TO DO ->
1. Rewrite the paragraph of the Waimea Bay account that begins "Greg Noll was the first to paddle out" as a short list, keeping its main facts.
2. Echo the Waimea Bay account from "Fred Van Dyke remembers" up to and including "is the payoff.".

TEXT UNDER STUDY ->

Fred Van Dyke remembers the waves that day being much bigger and went on to write about surfing Waimea Bay back in the late 1950s:
"Even though I love 'The Bay,' I admit, deep down, the best part of surfing Waimea on a huge day -- one over twenty feet, which is not very often -- is when you are walking up the beach, thinking back over the waves, the wipeouts, the rip that takes you toward the huge boulders and threatens to smash you upon those boulders if you don't make shore before the other side of the rock the kids dive from in summer. Yes, for me, walking up that beach, safe for another day -- alive -- is the payoff.
"Many years ago, when Sunset Beach closed out, we packed up our boards and headed for Makaha. I remember that we would drive by Waimea Bay, stop, and look at the wave breaking off the point. The consensus, since nobody had surfed 'The Bay,' was that it wasn't big enough, and who would want to surf such a narrow peak? Besides, it looked as though it broke exactly on the rocks, a definite board racker.
"Greg Noll was the first to paddle out. Whenever a place was tried for the first time, Greg usually stoked us to go out. On this particular October day in 1957, 'The Bay' was challenged for the first time by a group of Californians. Al Nelson, Pat Curren, Mike Diffenderfer, Mike Stange, Mickey Munoz and later, after school, by me.
"'The Bay' won, but a new surf spot was opened for exploration. The takeoff was nearly impossible, jacking up ten feet after you dropped in, and the wipeout in deep water so thick that you were held down long periods and pushed along for a hundred yards in thick soup.
"One thing we found out on that first day -- it being over twenty feet -- was that when you lost your board most of the time it popped out in the rip and drifted right back to you. We also found that our boards were totally inadequate. A new design had to be created to handle 'The Bay.'"
"After that first day in '57," Greg Noll concluded, "Waimea Bay joined Sunset Beach, Noll's Reef and Laniakea as accepted North Shore surf spots. Pipeline, at that time, was still a ways down the road. All the great spots that are still the great spots today were established within our first four years in the Islands. After that, surfers surfed and named every ripple along the North Shore."
And that was how
the thirteen year old tabu associated with surfing at Waimea was broken
in mild (by Waimea standards) 12-to-15 foot surf. But, as Noll declared
many years later, "There were some hairy days to come."
Waimea, January 10, 1958
What many would recall as the biggest day of the year at Waimea, January 10, 1958 was similar to the biggest day of the year before, just two months prior, when Waimea "was broken open" by the likes of Greg Noll, Mike Stange, Mickey Muñoz and Pat Curren. Three years later, Peter Cole told this story:
"The morning started with the surf just barely big enough to ride, and then by later afternoon, waves 25 feet and higher were hitting, with more water in them and more size than I have seen since I've surfed.
"The surfers that day included Pat Curren, Mike Diffenderfer, Jack Webb, Byron Keough and Paul Gebauer, plus two who tried the biggest stuff for one of the first times -- Fred Van Dyke from Santa Cruz (now a Hawaii school teacher) and L.J. Richards of Oceanside, as fine a surfer as you'll find anywhere."
"This was the big day," continued Cole, "and everyone could sense it, and the air was filled with excitement. The lines were more definite than at any time during the year and Makaha was reporting its only point surf of the year.

MATERIAL SUPPLIED ->
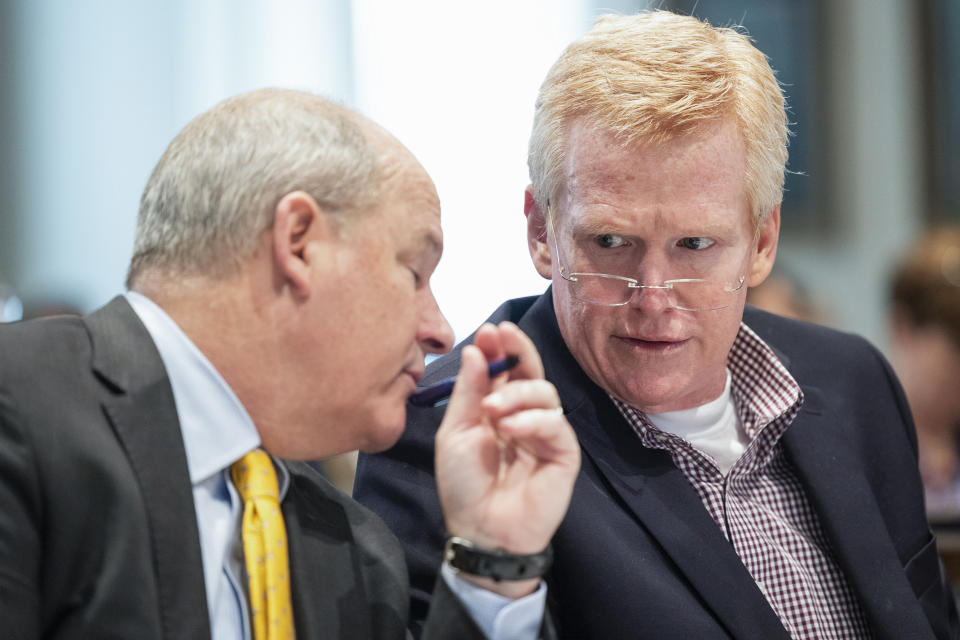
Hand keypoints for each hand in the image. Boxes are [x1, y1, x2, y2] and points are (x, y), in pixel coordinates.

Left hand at [435, 322, 579, 597]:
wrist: (481, 532)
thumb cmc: (464, 485)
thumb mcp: (456, 433)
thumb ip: (469, 392)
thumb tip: (476, 350)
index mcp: (497, 408)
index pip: (505, 370)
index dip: (500, 348)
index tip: (490, 330)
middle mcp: (524, 416)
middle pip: (532, 372)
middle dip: (518, 350)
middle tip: (503, 336)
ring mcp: (546, 433)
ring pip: (546, 393)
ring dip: (517, 393)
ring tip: (492, 411)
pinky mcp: (564, 453)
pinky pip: (556, 424)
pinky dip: (532, 421)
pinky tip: (510, 429)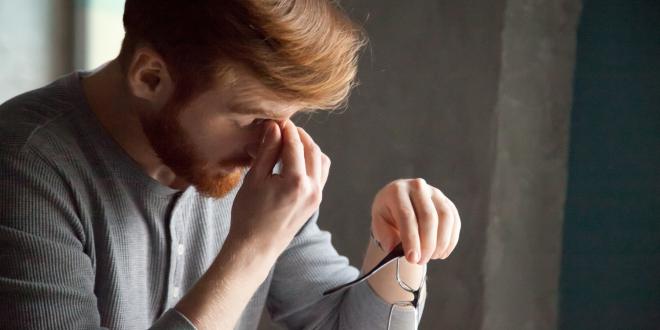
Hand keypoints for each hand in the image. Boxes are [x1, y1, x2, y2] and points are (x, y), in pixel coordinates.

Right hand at [227, 120, 330, 256]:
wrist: (256, 247)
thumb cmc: (248, 215)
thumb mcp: (254, 179)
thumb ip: (267, 151)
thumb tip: (274, 127)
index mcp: (295, 182)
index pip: (295, 144)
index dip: (286, 128)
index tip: (277, 118)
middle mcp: (312, 188)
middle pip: (312, 149)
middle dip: (298, 135)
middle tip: (282, 127)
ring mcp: (317, 196)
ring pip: (320, 160)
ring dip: (308, 147)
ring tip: (289, 142)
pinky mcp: (316, 201)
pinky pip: (321, 174)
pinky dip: (311, 161)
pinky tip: (295, 160)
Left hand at [371, 178, 460, 264]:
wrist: (399, 202)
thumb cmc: (388, 214)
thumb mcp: (379, 223)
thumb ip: (385, 235)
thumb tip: (395, 249)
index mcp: (397, 191)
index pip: (407, 215)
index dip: (411, 239)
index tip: (412, 259)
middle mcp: (418, 187)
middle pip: (429, 216)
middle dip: (427, 243)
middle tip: (421, 261)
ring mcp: (435, 193)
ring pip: (445, 218)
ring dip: (441, 242)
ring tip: (431, 257)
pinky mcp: (447, 202)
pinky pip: (454, 221)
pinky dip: (451, 240)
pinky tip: (441, 253)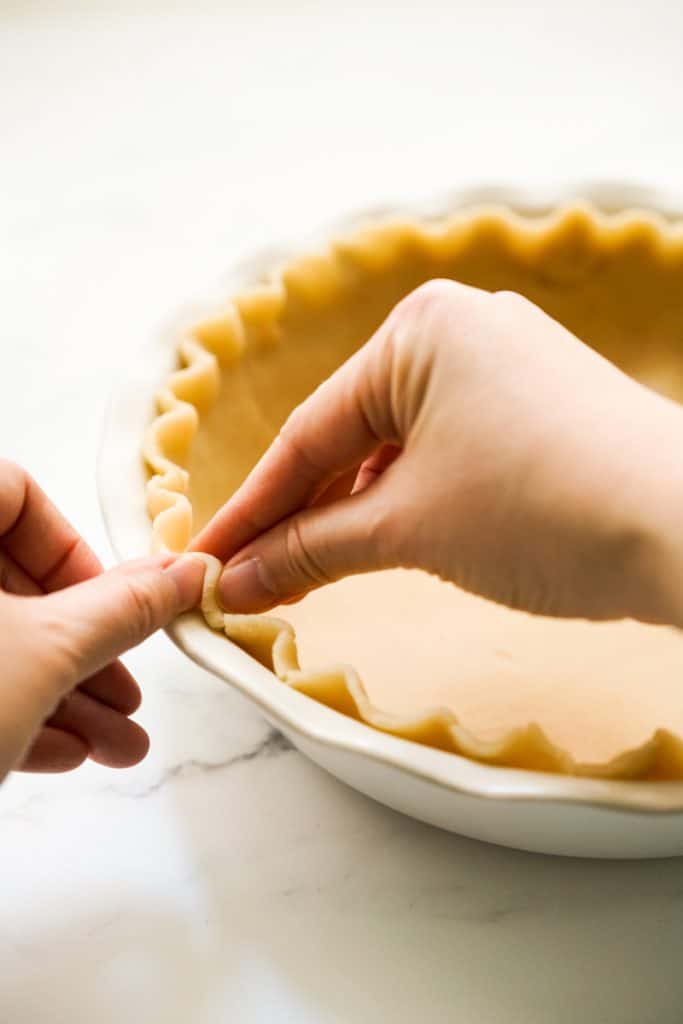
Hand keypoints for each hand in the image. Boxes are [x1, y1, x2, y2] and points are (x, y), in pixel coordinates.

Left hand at [0, 460, 204, 780]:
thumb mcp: (50, 650)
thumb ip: (126, 607)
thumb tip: (190, 574)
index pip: (18, 493)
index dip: (73, 547)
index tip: (112, 604)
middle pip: (17, 582)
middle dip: (88, 648)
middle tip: (130, 691)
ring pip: (2, 642)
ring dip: (66, 696)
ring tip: (118, 744)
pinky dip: (17, 714)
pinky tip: (66, 752)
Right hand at [194, 280, 682, 628]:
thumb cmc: (543, 511)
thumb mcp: (407, 528)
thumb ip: (310, 550)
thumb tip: (235, 580)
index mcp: (419, 330)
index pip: (310, 435)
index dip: (253, 510)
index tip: (209, 562)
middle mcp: (463, 330)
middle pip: (352, 436)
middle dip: (302, 513)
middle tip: (251, 576)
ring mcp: (509, 366)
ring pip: (400, 447)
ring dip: (354, 512)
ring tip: (307, 571)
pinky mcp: (542, 406)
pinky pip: (449, 451)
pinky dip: (410, 500)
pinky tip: (381, 541)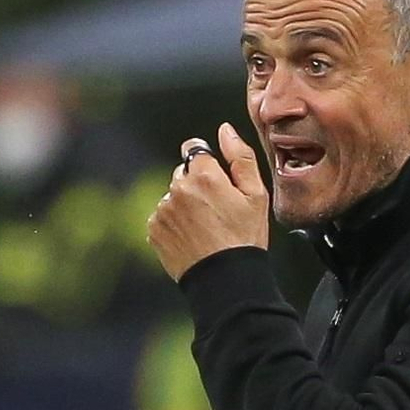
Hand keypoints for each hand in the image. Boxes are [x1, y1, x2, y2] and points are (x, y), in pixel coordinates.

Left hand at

RESPONSES PER TASK ->
1.
- Greg Noll was the first to paddle out. He usually urged the others on whenever a place was tried for the first time.
- On a day in October 1957, a group of Californians challenged "The Bay" for the first time.
- The group was Al Nelson, Pat Curren, Mike Diffenderfer, Mike Stange and Mickey Munoz. Fred Van Dyke, who tells the story, joined later, after school.

2.
Fred Van Dyke remembers the waves that day being much bigger and went on to write about surfing Waimea Bay back in the late 1950s:
"Even though I love 'The Bay,' I admit, deep down, the best part of surfing Waimea on a huge day -- one over twenty feet, which is not very often -- is when you are walking up the beach, thinking back over the waves, the wipeouts, the rip that takes you toward the huge boulders and threatens to smash you upon those boulders if you don't make shore before the other side of the rock the kids dive from in summer. Yes, for me, walking up that beach, safe for another day -- alive -- is the payoff.